Dataset records:

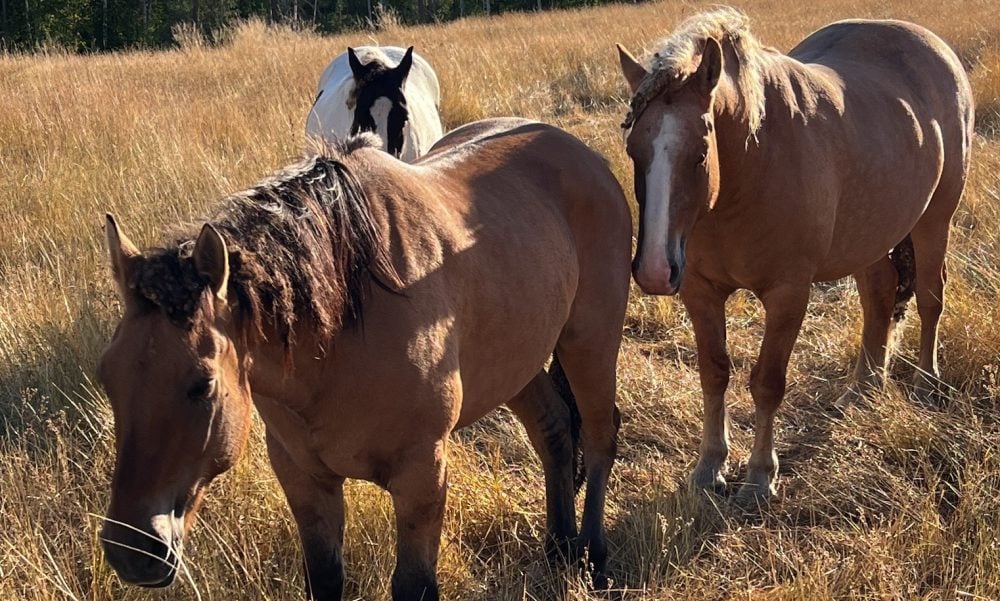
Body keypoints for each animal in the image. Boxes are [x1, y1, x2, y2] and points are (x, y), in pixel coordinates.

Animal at [97, 118, 632, 600]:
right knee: (553, 428)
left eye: (203, 383)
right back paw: (559, 549)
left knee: (600, 437)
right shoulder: (304, 479)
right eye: (108, 377)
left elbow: (414, 587)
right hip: (517, 363)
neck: (342, 330)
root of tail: (584, 155)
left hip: (590, 343)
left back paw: (593, 555)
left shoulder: (421, 476)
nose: (132, 551)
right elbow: (326, 581)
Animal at [616, 8, 974, 500]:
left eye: (701, 153)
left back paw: (926, 383)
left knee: (929, 298)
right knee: (878, 298)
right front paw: (709, 466)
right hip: (870, 235)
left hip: (934, 221)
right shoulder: (700, 291)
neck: (752, 167)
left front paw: (759, 476)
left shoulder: (788, 295)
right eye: (634, 150)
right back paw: (864, 388)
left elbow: (767, 382)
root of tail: (937, 50)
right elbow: (714, 372)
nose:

Task brief: The result should be every line of the data, reproduced exactly, with the images removed.

Answer box:
Body keypoints for each animal in the image. Boxes are [x1, y1, x2, y2] and points are (x, y), in pixel coordinates.

Animal at [97, 118, 632, 600]:
right knee: (553, 428)
left eye: (203, 383)
right back paw: (559, 549)
left knee: (600, 437)
right shoulder: (304, 479)
right eye: (108, 377)
left elbow: (414, 587)
right hip: (517, 363)
neck: (342, 330)
root of tail: (584, 155)
left hip: (590, 343)
left back paw: (593, 555)
left shoulder: (421, 476)
nose: (132, 551)
right elbow: (326, 581)
Animal at [616, 8, 974, 500]:
left eye: (701, 153)
left back paw: (926, 383)
left knee: (929, 298)
right knee: (878, 298)
right front paw: (709, 466)
right hip: (870, 235)
left hip: (934, 221)
right shoulder: (700, 291)
neck: (752, 167)
left front paw: (759, 476)
left shoulder: (788, 295)
right eye: (634, 150)
right back paw: (864, 388)
left elbow: (767, 382)
root of tail: (937, 50)
right elbow: (714, 372)
nose:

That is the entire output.